→ **Assigned task**
Ignoring every picture, transcribe the data in full as it stands.

** Opening Provided data block **

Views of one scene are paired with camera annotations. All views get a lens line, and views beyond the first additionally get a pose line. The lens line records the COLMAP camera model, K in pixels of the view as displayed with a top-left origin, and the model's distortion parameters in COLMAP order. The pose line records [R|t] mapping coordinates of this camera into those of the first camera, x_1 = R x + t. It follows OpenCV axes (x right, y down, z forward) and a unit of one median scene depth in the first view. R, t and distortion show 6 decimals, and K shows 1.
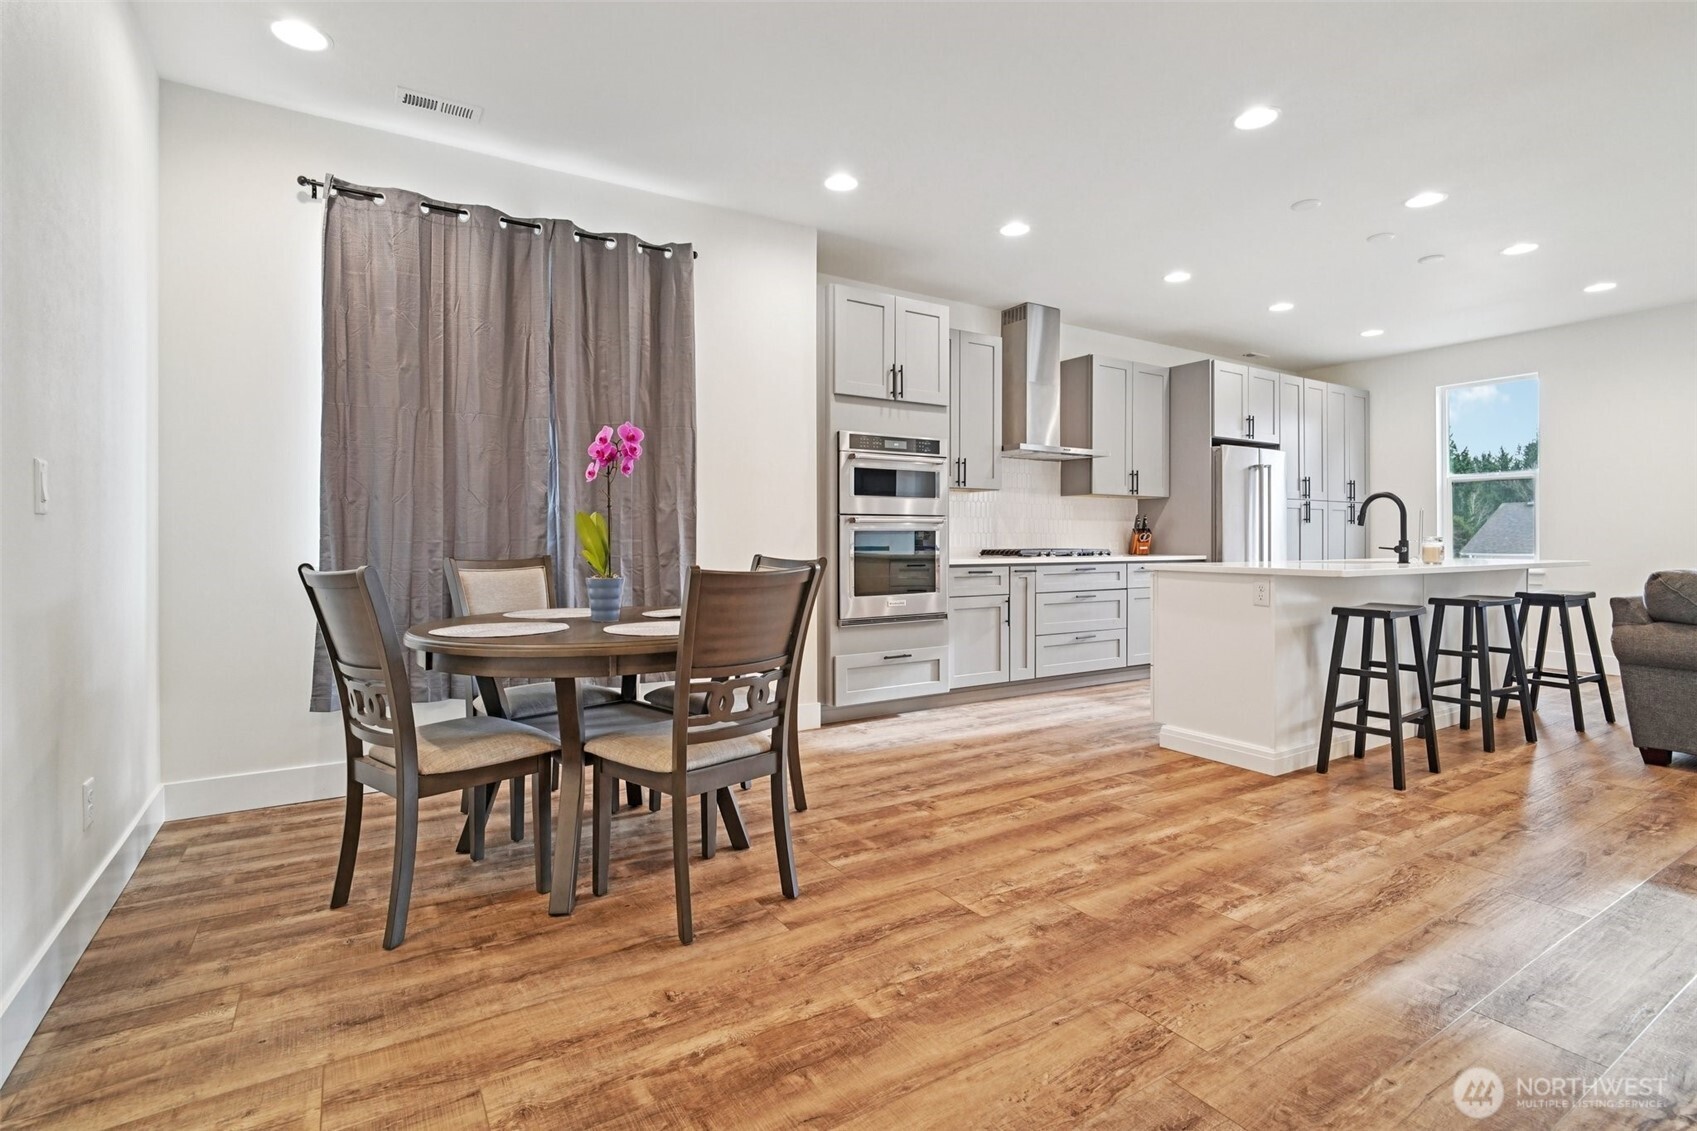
lens RADIAL K [[789.3, 0, 856.6], [0, 789.3, 552.0], [0, 0, 1]] dist [0.002522, 0.000892]
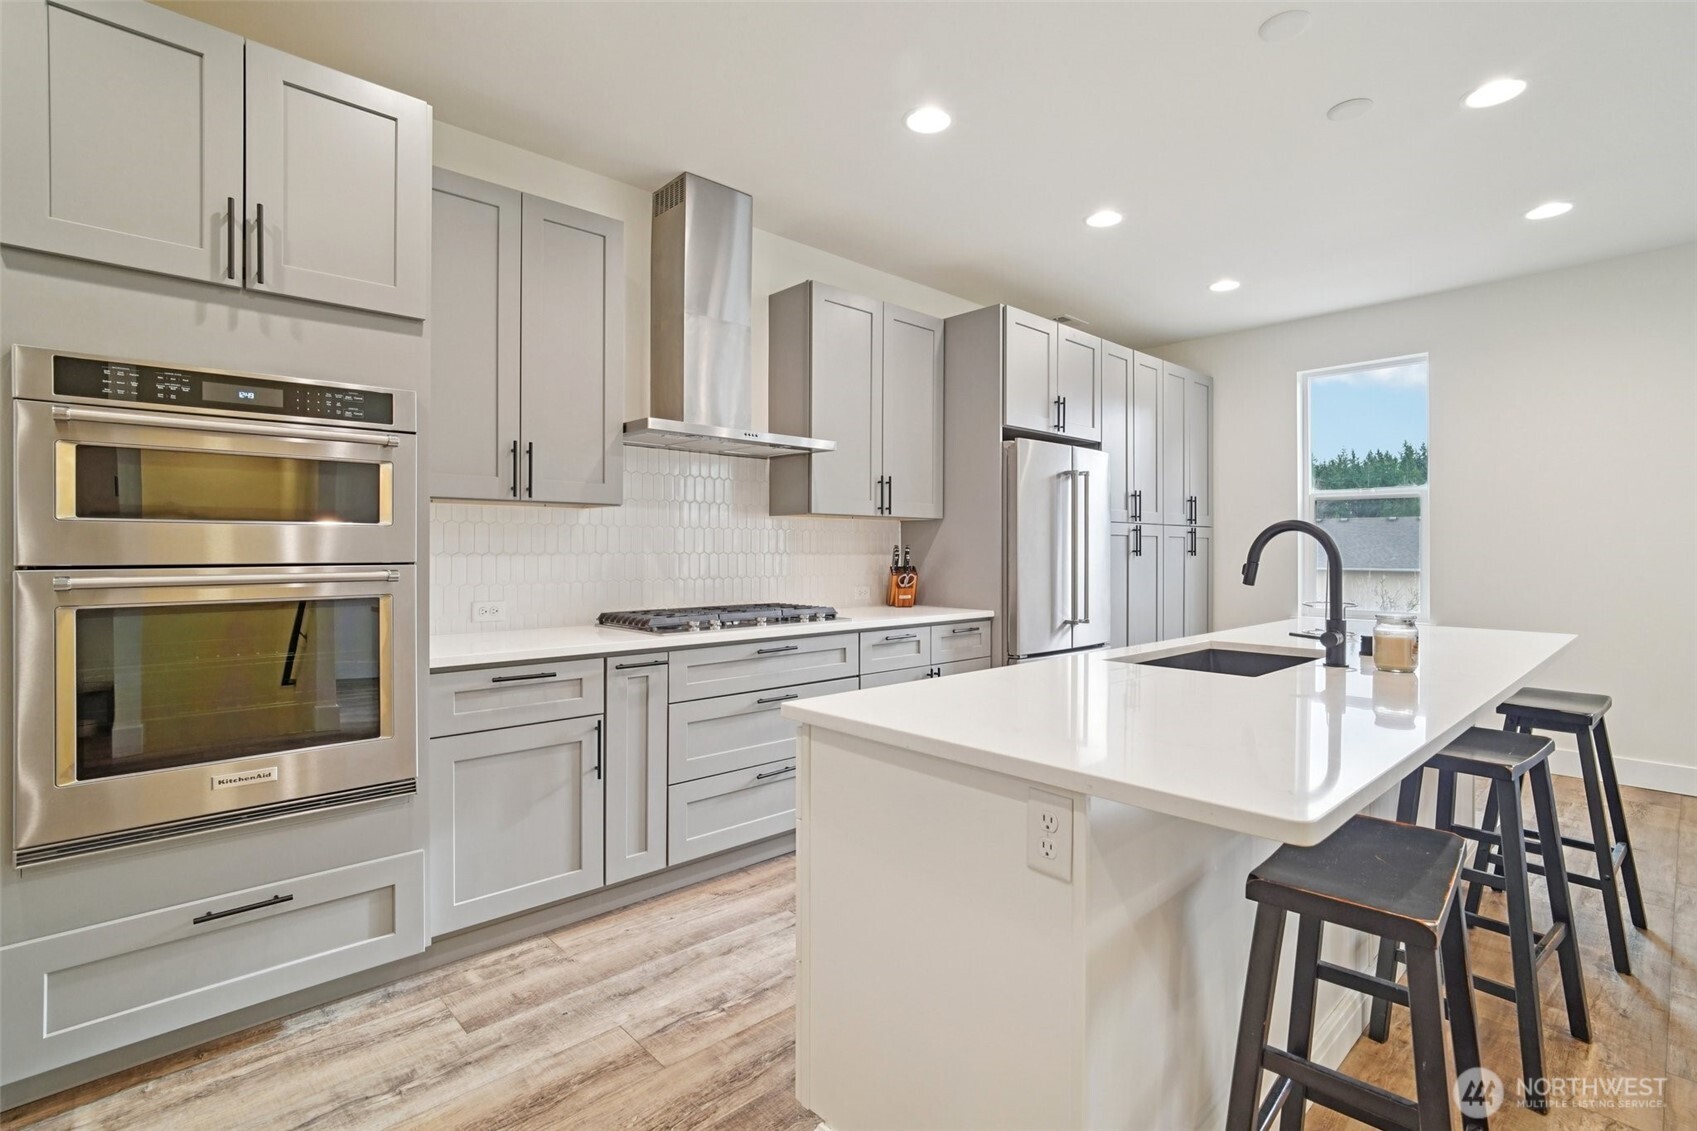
lens RADIAL K [[789.3, 0, 842.9], [0, 789.3, 565.3], [0, 0, 1]] dist [0.002522, 0.000892]
pose [[0.984603, -0.001119, 0.174803, 0.210198], [0.000375, 0.999991, 0.004293, -0.035294], [-0.174807, -0.004161, 0.984594, 0.392496]]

** Closing Provided data block **

→ **Answer**
Views of one scene are paired with camera annotations. All views get a lens line, and views beyond the first additionally get a pose line. The lens line records the COLMAP camera model, K in pixels of the view as displayed with a top-left origin, and the model's distortion parameters in COLMAP order. The pose line records [R|t] mapping coordinates of this camera into those of the first camera, x_1 = R x + t. It follows OpenCV axes (x right, y down, z forward) and a unit of one median scene depth in the first view. R, t and distortion show 6 decimals, and K shows 1.
lens RADIAL K [[789.3, 0, 856.6], [0, 789.3, 552.0], [0, 0, 1]] dist [0.002522, 0.000892]
lens RADIAL K [[789.3, 0, 842.9], [0, 789.3, 565.3], [0, 0, 1]] dist [0.002522, 0.000892]
pose [[0.984603, -0.001119, 0.174803, 0.210198], [0.000375, 0.999991, 0.004293, -0.035294], [-0.174807, -0.004161, 0.984594, 0.392496]]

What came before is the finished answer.